The lectures cover all the material in
An Introduction to Statistical
Learning, with Applications in R by James, Witten, Hastie and
Tibshirani (Springer, 2013). As of January 5, 2014, the pdf for this book
will be available for free, with the consent of the publisher, on the
Trevor Hastie is the John A Overdeck Professor of Statistics at
Stanford University. Hastie is known for his research in applied
statistics, particularly in the fields of data mining, bioinformatics
and machine learning. He has published four books and over 180
research articles in these areas. Prior to joining Stanford
University in 1994, Hastie worked at AT&T Bell Laboratories for 9
years, where he helped develop the statistical modeling environment
popular in the R computing system. He received his B.S. in statistics
from Rhodes University in 1976, his M.S. from the University of Cape
Town in 1979, and his Ph.D from Stanford in 1984. Professor Hastie is
an elected fellow of the Institute of Mathematical Statistics, the American Statistical Association, the International Statistics Institute, the South African Statistical Association and the Royal Statistical Society. He has received a number of awards and honors, including the Myrto Lefkopolous award from Harvard in 1994.

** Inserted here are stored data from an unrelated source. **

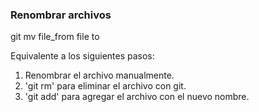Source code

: ### Renombrar archivos

git mv file_from file to

Equivalente a los siguientes pasos:
1. Renombrar el archivo manualmente.
2. 'git rm' para eliminar el archivo con git.
3. 'git add' para agregar el archivo con el nuevo nombre.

Robert Tibshirani is a Professor in the Departments
Health Research and Policy and Statistics at Stanford University.
In his work he has made important contributions to the analysis of
complex datasets, most recently in genomics and proteomics. His
most well-known contribution is the Lasso, which uses L1 penalization
in regression and related problems.
He has co-authored over 200 papers and three books.
Professor Tibshirani co-authored the first study that linked cell phone
usage with car accidents, a widely cited article that has played a role
in the introduction of legislation that restricts the use of phones
while driving. He is one of the most widely cited authors in the entire
mathematical sciences field.
Professor Tibshirani is a Fellow of the American Statistical Association,
the Institute of Mathematical Statistics and the Royal Society of Canada.
He won the
prestigious COPSS Presidents's award in 1996,
the NSERC Steacie award in 1997
and was elected to the National Academy of Sciences in 2012.